Like in glass, the electrons are in shell levels that do not absorb visible light
Thank you for your help, anything helps even a few words.
Title: Re: Could solid, opaque objects become translucent with this technique
Post by: chiralSPO on 23/04/2016 05:53:32
I don't think that this would be effective in most cases. I will explain my thoughts below, but first, I will share some cases in for which it does work (sorta).

Transient absorption spectroscopy (TA or "pump-probe") is a technique in which a sample is illuminated by a brief and bright flash of light (either at a single frequency, or broad spectrum, usually from a laser, called a "pump") and then the absorbance spectrum of the sample is measured (called the "probe"), and compared with the same spectrum from before the flash. If the sample is photoactive, then the two spectra are different, and some useful information can be extracted from the difference. See more here: https://en.wikipedia.org/wiki/Time-resolved_spectroscopy#Transient-absorption_spectroscopy

One type of difference observed in TA spectroscopy is called a "bleach" which is an absorption signal that decreases after the initial flash of light perturbs the electronic structure of the sample--essentially there is a frequency of light that gets absorbed less intensely right after the flash than it was before the flash. In theory, a bleach could be strong enough that a material goes from colored to colorless.

The tricky part is that bleach is only very short lived. I mean anywhere from a few picoseconds (10–12 seconds) to a few nanoseconds (10–9 seconds). That is very short lived on any sort of human time-frame. I think we have to see something for at least 20 milliseconds (2x10–2 seconds) for it to register subconsciously, and more than 50 milliseconds for it to register consciously, so you would have to flash the laser onto the sample more than a million times in a row for the bleach to be barely visibly noticeable... Or you could hold the sample under constant illumination, but that much optical pumping would deliver a huge amount of heat to the sample (likely vaporizing it before you could notice it was invisible).

In addition to this time-scale limitation, there is also the issue of how much sample the pump can actually reach. If the pump frequency interacts strongly with the sample (as it needs to for any significant effect on the sample) then it will also have only a limited penetration depth into the sample.

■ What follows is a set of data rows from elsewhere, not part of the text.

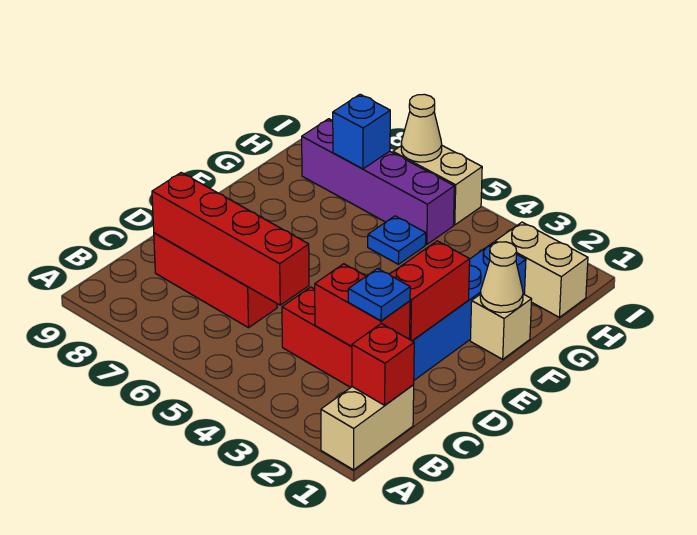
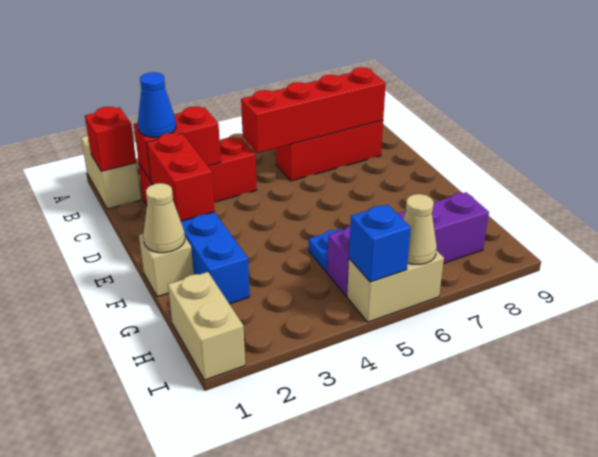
blue 1x1 plate [348,268,410,321] -> blue 1x1 cone [138,72,176,137]
tan 1x2 brick [495,222,588,317] -> tan 1x2 brick turned to [168,272,245,380]
blue 1x1 brick [333,94,390,169] -> blue 1x1 brick moved to [349,205,411,282]

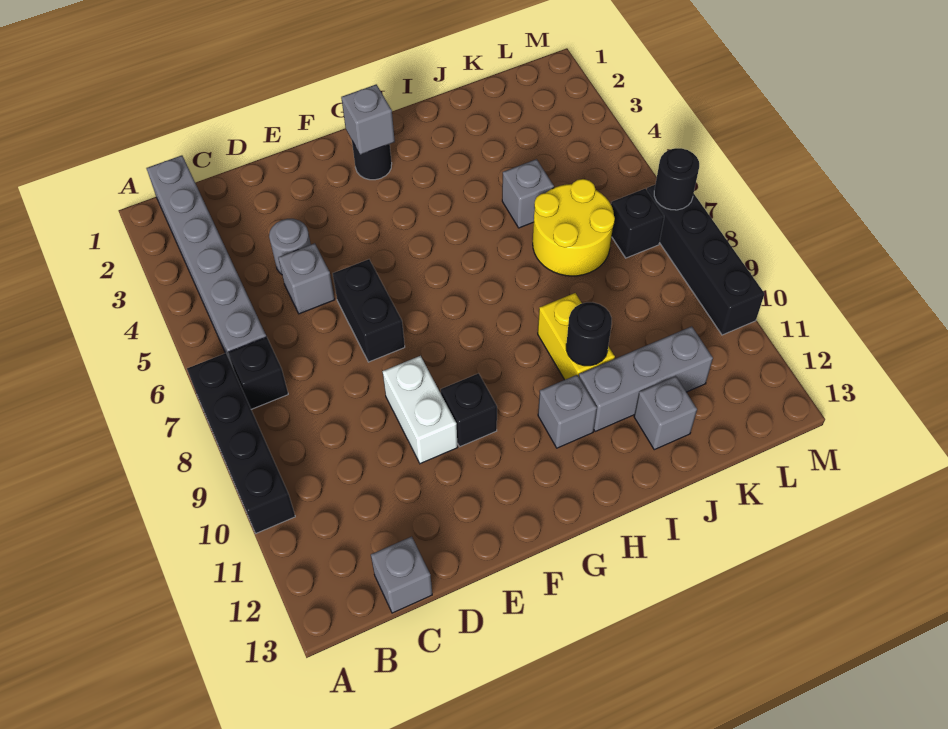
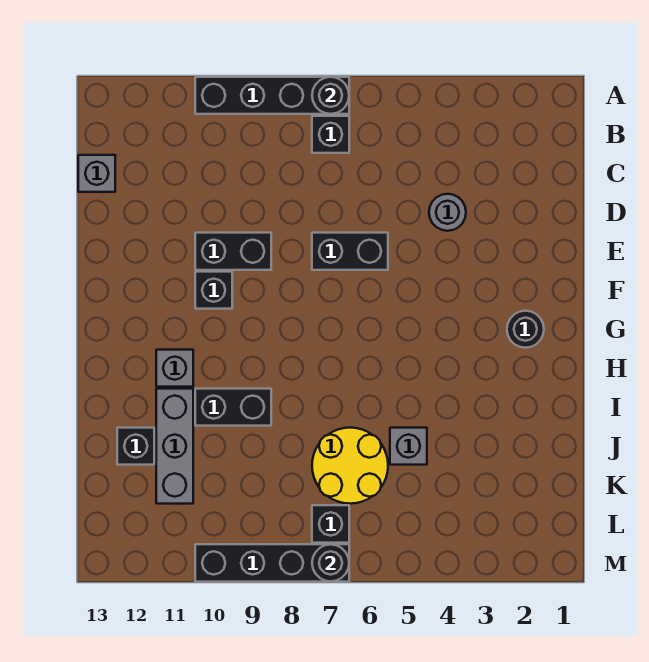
grey 1x6 brick [146,155,266,367] -> none
grey 1x1 brick [278,243,335,314] -> none
white 1x2 brick [382,356,458,464] -> black 1x2 brick [195,233,271,270]
grey 1x1 brick [341,84,395,155] -> none
yellow 1x2 brick [538,293,615,380] -> black 1x2 brick [195,389,271,426]
black 1x1 round brick [566,302,612,366] -> black 1x1 round brick moved to [312,77,349,114]
grey 1x1 brick [634,376,697,450] -> black 1x1 brick [117,428,154,465]

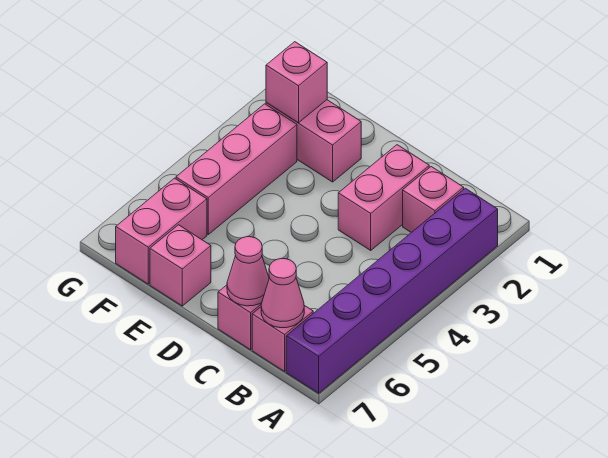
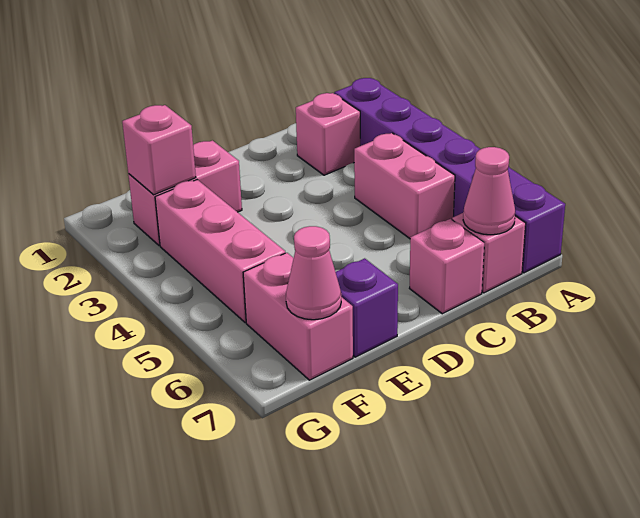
pink 1x2 brick [338,145,429,250] -> pink 1x2 brick moved to [354,133,455,239]
pink 1x1 cone [227,237,269,306] -> pink 1x1 cone moved to [286,226,341,320]
pink 1x1 brick [150,225,211,306] -> purple 1x1 brick [336,258,398,357]

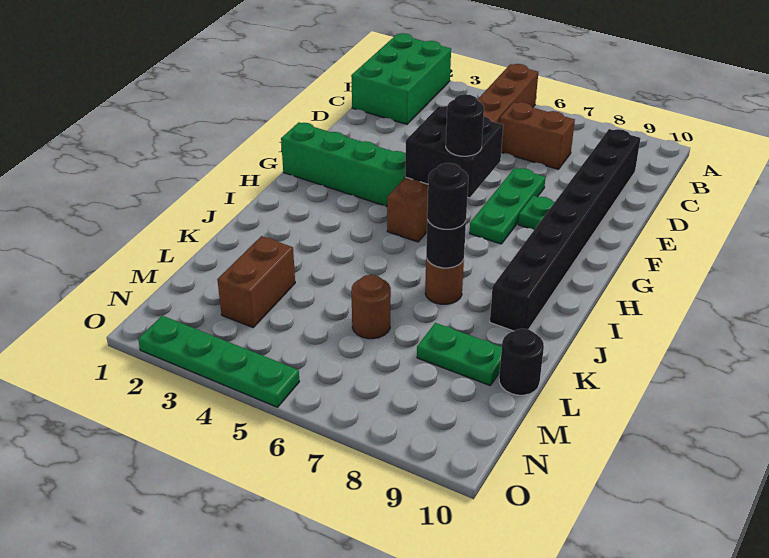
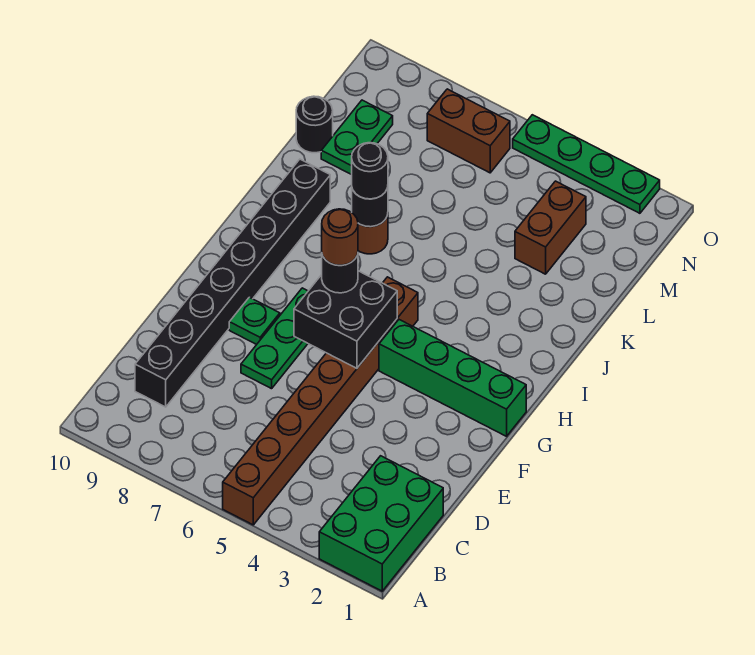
brown 1x2 brick [500,102,575,169] -> brown 1x2 brick moved to [427,89,510,173]
brown 1x1 round brick [351,275,391,339] -> brown 1x1 round brick moved to [322,209,358,265]
green 1x2 plate [417,323,502,386] -> green 1x2 plate turned to [321,100,393,175]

You could turn up the power of the pump, but then again with the risk of vaporizing whatever you are trying to cloak...

Even if somehow we were able to avoid heating the sample up, we would still have to worry about it breaking down. Remember, it is the electronic structure of matter that holds stuff together--exciting electrons out of bonding orbitals (or bonding bands) will destabilize the material, and exciting electrons into different states will likely make the material much more chemically reactive.


Overall, and interesting idea, that might sorta work in some very specific cases, but nothing that could be useful or probably even noticeable. You would have made a very powerful death ray long before it could serve as even a pathetic cloaking device.